Gli Stati Uniti hanno avviato una vasta indagine commerciale che coinvolge Sudafrica, Nigeria e diversi altri Paesi africani, sospettati di aver adottato pratiche considerate “sleali” nei confronti delle imprese statunitensi. L’inchiesta, annunciata dal Dipartimento del Commercio, punta a verificare presunti sussidi occulti, barriere non tariffarie e politiche industriali ritenute distorsive del mercato. Secondo Washington, alcune misure adottate da governi africani avrebbero favorito aziende locali o partner strategici a scapito della concorrenza internazionale, alterando l’accesso al mercato in settori chiave come materie prime, manifattura e tecnologie emergenti.

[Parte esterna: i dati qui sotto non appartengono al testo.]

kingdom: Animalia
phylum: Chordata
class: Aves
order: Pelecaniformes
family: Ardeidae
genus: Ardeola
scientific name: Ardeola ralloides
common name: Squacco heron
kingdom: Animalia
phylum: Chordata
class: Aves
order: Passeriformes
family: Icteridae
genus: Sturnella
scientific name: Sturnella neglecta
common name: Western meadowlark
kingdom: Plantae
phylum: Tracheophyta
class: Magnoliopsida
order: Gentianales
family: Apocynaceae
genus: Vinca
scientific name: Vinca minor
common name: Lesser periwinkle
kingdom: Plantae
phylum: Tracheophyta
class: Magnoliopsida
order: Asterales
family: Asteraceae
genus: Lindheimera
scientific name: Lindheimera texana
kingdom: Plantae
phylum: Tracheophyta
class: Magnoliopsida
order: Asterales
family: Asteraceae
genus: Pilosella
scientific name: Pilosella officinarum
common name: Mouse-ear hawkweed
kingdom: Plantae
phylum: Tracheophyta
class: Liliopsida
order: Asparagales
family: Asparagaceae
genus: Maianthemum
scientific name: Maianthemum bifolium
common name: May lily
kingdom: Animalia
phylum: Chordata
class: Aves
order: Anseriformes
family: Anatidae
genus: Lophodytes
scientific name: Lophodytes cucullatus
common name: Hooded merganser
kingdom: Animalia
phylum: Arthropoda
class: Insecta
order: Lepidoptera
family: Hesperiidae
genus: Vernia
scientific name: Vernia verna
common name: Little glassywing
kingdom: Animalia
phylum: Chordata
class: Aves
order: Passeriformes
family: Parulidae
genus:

I Paesi coinvolti respingono le accuse, definendole un tentativo di pressione politica in un momento in cui molte economie africane stanno rafforzando i legami con Cina, India e altri attori globali. Pretoria e Abuja hanno sottolineato che le loro politiche industriali rientrano nelle norme dell’Organizzazione Mondiale del Commercio e che eventuali incentivi sono finalizzati allo sviluppo interno, non alla discriminazione commerciale. Alcuni osservatori africani interpretano l’indagine come un segnale della crescente competizione geopolitica per l’accesso alle risorse strategiche del continente.
L’apertura dell’inchiesta rischia di complicare i rapporti economici tra Washington e le principali economie subsahariane, già messi alla prova da divergenze su sicurezza, governance e diritti commerciali. Se l’indagine dovesse confermare le accuse, gli Stati Uniti potrebbero imporre dazi o restrizioni, con potenziali ripercussioni sulle esportazioni africane. In un contesto globale sempre più competitivo, la vicenda evidenzia quanto il continente sia diventato un terreno cruciale per gli equilibri economici internazionali.